→ **What is required**
Everything from the line with "(gr_circle (center 151" to the final line of the records should be reproduced word for word, with both of those lines kept.

====== Exercise inputs

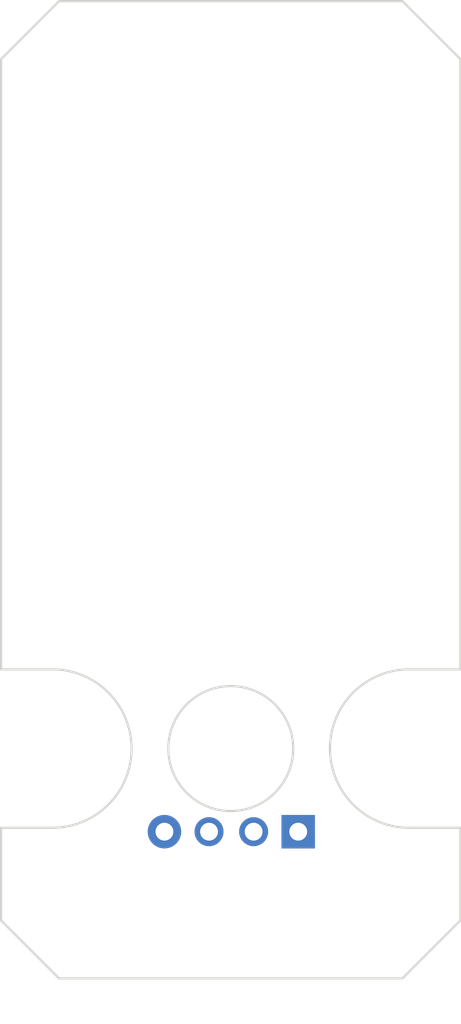
<source format=kicad_pcb>
(kicad_pcb (version 20211014) (generator pcbnew)

  (general
    (thickness 1.6)
  )

  (paper "A4")
  (layers
    (0 "F.Cu" signal)
    (31 "B.Cu" signal)
    (32 "B.Adhes" user "B.Adhesive")
    (33 "F.Adhes" user "F.Adhesive")
    (34 "B.Paste" user)
    (35 "F.Paste" user)
    (36 "B.SilkS" user "B.Silkscreen")
    (37 "F.SilkS" user "F.Silkscreen")
    (38 "B.Mask" user)
    (39 "F.Mask" user)
    (40 "Dwgs.User" user "User.Drawings")
    (41 "Cmts.User" user "User.Comments")
    (42 "Eco1.User" user "User.Eco1")
    (43 "Eco2.User" user "User.Eco2")
    (44 "Edge.Cuts" user)
    (45 "Margin" user)
    (46 "B.CrtYd" user "B.Courtyard")
    (47 "F.CrtYd" user "F.Courtyard")
    (48 "B.Fab" user)
    (49 "F.Fab" user)
    (50 "User.1" user)
    (51 "User.2" user)
    (52 "User.3" user)
    (53 "User.4" user)
    (54 "User.5" user)
    (55 "User.6" user)
    (56 "User.7" user)
    (57 "User.8" user)
    (58 "User.9" user)
  )

  (setup
    (stackup
      (layer "F.SilkS" (type "Top Silk Screen"))
      (layer "F.Paste" (type "Top Solder Paste"))
      (layer "F.Mask" (type "Top Solder Mask") (thickness 0.01))
      (layer "F.Cu" (type "copper") (thickness 0.035))
      (layer "dielectric 1" (type "core") (thickness 1.51) (material "FR4") (epsilon_r 4.5) (loss_tangent 0.02))
      (layer "B.Cu" (type "copper") (thickness 0.035))
      (layer "B.Mask" (type "Bottom Solder Mask") (thickness 0.01))
      (layer "B.Paste" (type "Bottom Solder Paste"))
      (layer "B.SilkS" (type "Bottom Silk Screen"))
      (copper_finish "None")
      (dielectric_constraints no)
    )
    (pad_to_mask_clearance 0)
    (grid_origin 139.7 111.76)
    (pcbplotparams
      (layerselection 0x00010fc_ffffffff)
      (disableapertmacros false)
      (usegerberextensions true)
      (usegerberattributes false)
      (usegerberadvancedattributes false)
      (creategerberjobfile false)
      (svguseinch false)
      (svgprecision 6)
      (excludeedgelayer true)
      (plotframeref false)
      (viasonmask true)
      (mode 1)
      (useauxorigin true)
      (hpglpennumber 1)
      (hpglpenspeed 20)
      (hpglpendiameter 15.000000)
      (dxfpolygonmode true)
      (dxfimperialunits true)
      (dxfusepcbnewfont true)
      (psnegative false)
      (psa4output false)
      (plotreference true)
      (plotvalue true)
      (plotinvisibletext false)
      (sketchpadsonfab false)
      (subtractmaskfromsilk false)
      (outputformat 1)
      (mirror false)
      (drillshape 0)
      (scaleselection 1)
      (outputdirectory "")
    )
  )

  (net 0 "")
  (net 1 "VDD")
  (net 2 "GND")
  (net 3 "unconnected-(J1-Pad1)")
  (net 4 "unconnected-(J1-Pad2)")

  (footprint "0-MyLibrary:Grove-HW4-2.0-90D" (layer "F.Cu") (at 150.025 105.185 180))

  (gr_line locked (start 142.3 111.76) (end 139.7 109.16) (layer "Edge.Cuts") (width 0.1) (tstamp 1b514050-0454-47a2-ae3f-9c4a595340d9))
  (gr_line locked (start 142 97.91) (end 139.7 97.91) (layer "Edge.Cuts") (width 0.1) (tstamp 23e17c07-1b49-4ae1-8e01-4267780a770f))
  (gr_circle locked (center 150 101.46) (end 152.8 101.46) (layer "Edge.Cuts") (width 0.1) (fill none) (tstamp 256bec37-9c48-4fdc-9c70-49971294aeb3))
  (gr_line locked (start 139.7 70.56) (end 142.3 67.96) (layer "Edge.Cuts") (width 0.1) (tstamp 2898ef77-4713-4f12-bc90-b98c713482fa))
  (gr_arc locked (start 158 105.01) (mid 154.45 101.46) (end 158 97.91) (layer "Edge.Cuts") (width 0.1) (tstamp 3b1bba53-c13d-4ba3-93f0-64efcbcaa455))
  (gr_line locked (start 142.3 67.96) (end 157.7 67.96) (layer "Edge.Cuts") (width 0.1) (tstamp 4467b3b3-467e-4309-8c39-ec1fdac12a67))
  (gr_line locked (start 139.7 97.91) (end 139.7 70.56) (layer "Edge.Cuts") (width 0.1) (tstamp 7eb273d0-11e2-45b6-a255-3a8570a9b66e))
  (gr_line locked (start 160.3 109.16) (end 157.7 111.76) (layer "Edge.Cuts") (width 0.1) (tstamp 7f3f03ce-a09b-43c2-9910-7ae58d7aaba0))
  (gr_line locked (start 139.7 105.01) (end 142 105.01) (layer "Edge.Cuts") (width 0.1) (tstamp 89bdf548-d7c4-4a86-8ceb-1ebb76a8344f))
  (gr_line locked (start 160.3 105.01) (end 160.3 109.16) (layer "Edge.Cuts") (width 0.1) (tstamp 8f126174-331e-458e-976e-794c1c760efe))
  (gr_arc locked (start 142 97.91) (mid 145.55 101.46) (end 142 105.01) (layer "Edge.Cuts") (width 0.1) (tstamp 915a135a-b1de-411c-bf5c-47e7100045e0))
  (gr_line locked (start 157.7 67.96) (end 160.3 70.56) (layer "Edge.Cuts") (width 0.1) (tstamp a1c6ff44-e4e9-475d-93c2-806fc7a3deb7))
  (gr_line locked (start 160.3 97.91) (end 158 97.91) (layer "Edge.Cuts") (width 0.1) (tstamp a35733ff-1849-4d16-8f31-debf1f09cb18))
  (gr_line locked (start 160.3 70.56) (end 160.3 97.91) (layer "Edge.Cuts") (width 0.1) (tstamp ac5b8fae-c3dd-4739-9349-dced1f671693))
  (gr_line locked (start 158 105.01) (end 160.3 105.01) (layer "Edge.Cuts") (width 0.1) (tstamp c5b1aabe-cc20-47af-917a-421ca568d325))
  (gr_line locked (start 157.7 111.76) (end 142.3 111.76) (layer "Edge.Cuts") (width 0.1) (tstamp eebd42c3-6ab4-4668-ba53-91e33a6bdc0f))
  (gr_line locked (start 139.7 109.16) (end 139.7 105.01) (layer "Edge.Cuts") (width 0.1) (tstamp f3c69e02-8dfd-479b-b9cb-17c128b5e87a))
  (gr_circle (center 151 105.11) (end 151.4 105.11) (layer "User.2") (width 0.1) (fill none) (tstamp 224423dd-f882-4f82-b484-ba3ceb965a82))
  (gr_circle (center 147 105.11) (end 147.35 105.11) (layer "User.2") (width 0.1) (fill none) (tstamp e4e726a9-6e73-433a-bd1e-36a4699031b2))
  (gr_circle (center 149 105.11) (end 149.4 105.11) (layer "User.2") (width 0.1) (fill none) (tstamp ea3f19fc-4d88-472c-95e2-98553ae961c3))
  (gr_circle (center 153 105.11) (end 153.35 105.11) (layer "User.2") (width 0.1) (fill none) (tstamp f5e73119-d189-4a0a-98e3-ce82b4a05e78))

)

</source>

============

→ **Result for this task**
  (gr_circle (center 151 105.11) (end 151.4 105.11) (layer "User.2") (width 0.1) (fill none) (tstamp 224423dd-f882-4f82-b484-ba3ceb965a82))
  (gr_circle (center 147 105.11) (end 147.35 105.11) (layer "User.2") (width 0.1) (fill none) (tstamp e4e726a9-6e73-433a-bd1e-36a4699031b2))
  (gr_circle (center 149 105.11) (end 149.4 105.11) (layer "User.2") (width 0.1) (fill none) (tstamp ea3f19fc-4d88-472c-95e2-98553ae961c3))
  (gr_circle (center 153 105.11) (end 153.35 105.11) (layer "User.2") (width 0.1) (fill none) (tstamp f5e73119-d189-4a0a-98e3-ce82b4a05e78))

)

</source>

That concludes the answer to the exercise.